> [JOB ITEM A]: In the millet thread, what does sasmojoe say will kill the millet and turn it brown whether it is ready or not?
> [JOB ITEM B]: Reproduce the millet thread word for word, starting at the words "## Delane01 (Oct" and ending after the words "will regerminate repeatedly.".

# Question about brown top millet maturity



## Foxhole Jr (Oct 14, 2009)

I planted about 4 acres of brown top millet on 08/20/09. Yeah I messed up and planted so it will be maturing in between dove seasons. My question is what does it look like when matured? It is getting a lighter colored green, some of it yellowish, does it turn brown when matured or all yellow? Can I leave most of it standing until I get ready for the birds or will all the seed fall off and rot?


----------



## Jim P (Oct 14, 2009)

When it turns brown, it's mature. After yellow it will start turning brown, I don't think it will hurt to stand for a little while before you have to cut it.


----------



## Delane01 (Oct 14, 2009)

The seed normally do not just fall off. It will last a while if you let it stand. Cutting strips (mowing) and racking or using a drag to break more seed off and uncover ground seed is a good practice. This will regerminate repeatedly.


----------



## sasmojoe (Oct 15, 2009)

*millet*

1st frost will kill it and it will turn brown whether its ready or not


----------



## BirdNut (Oct 16, 2009)

I have found Brown Top Millet isn't very mature at all.  A lot of times I hear snickering from the millet.  I think its either my shooting or perhaps my general appearance, but still not nice.


----------



## Foxhole Jr (Oct 16, 2009)

Birdnut,
I think your right, I heard it yesterday while I was there talking to it, trying to get it to grow.


----------



## BirdNut (Oct 16, 2009)

Foxhole,  be careful if it talks back.  Also, in the spirit of Halloween, I stay out of the corn after seeing a movie called Dead Birds.


----------



## Jim P (Oct 16, 2009)

Foxhole and birdnut, they let you guy's carry a weapon? LOL


----------

> [MATERIAL SHOWN]:
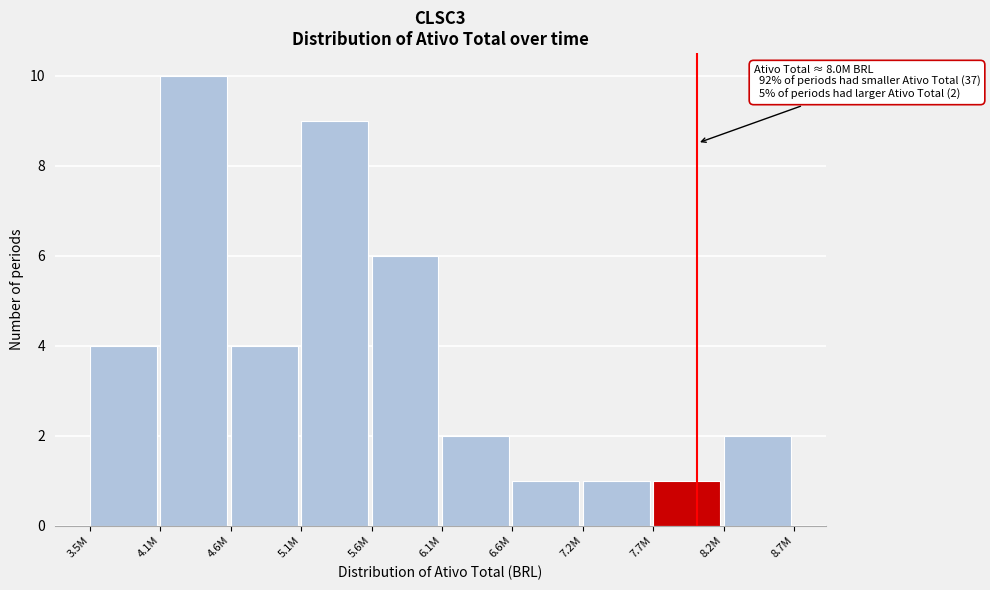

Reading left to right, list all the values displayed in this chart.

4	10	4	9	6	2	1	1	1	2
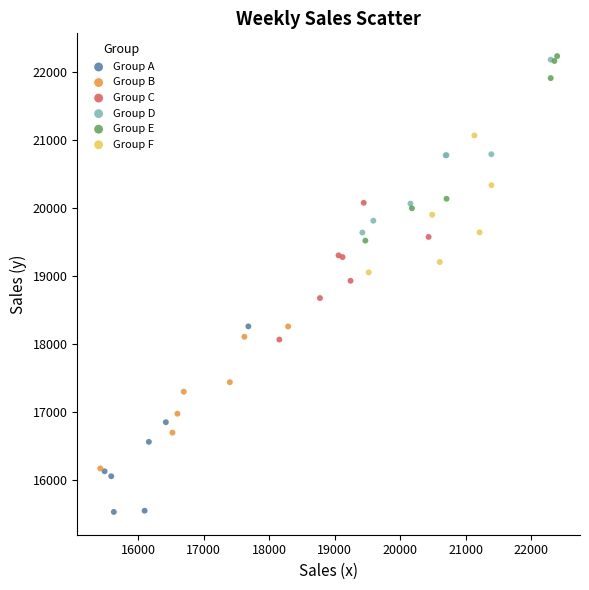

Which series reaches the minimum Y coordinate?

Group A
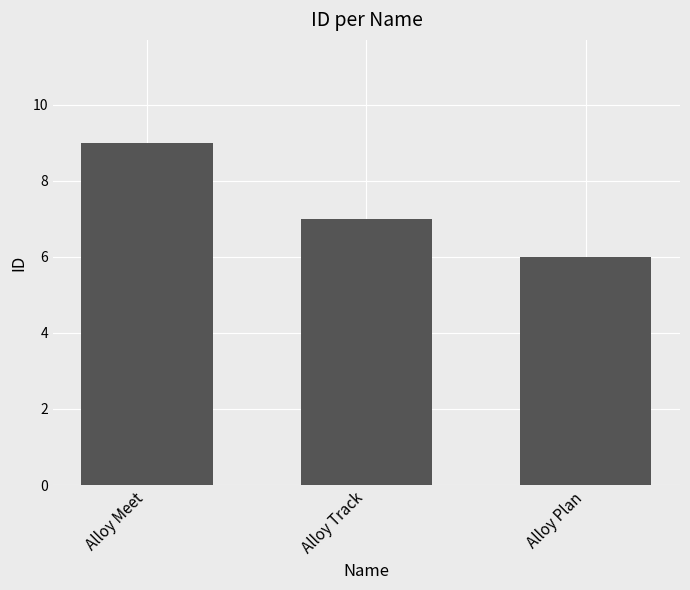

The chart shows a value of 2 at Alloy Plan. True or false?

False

> [RESPONSE A]: The first frost.

> [RESPONSE B]:
## Delane01 (Oct 14, 2009)

The seed normally do not just fall off. It will last a while if you let it stand. Cutting strips (mowing) and racking or using a drag to break more seed off and uncover ground seed is a good practice. This will regerminate repeatedly.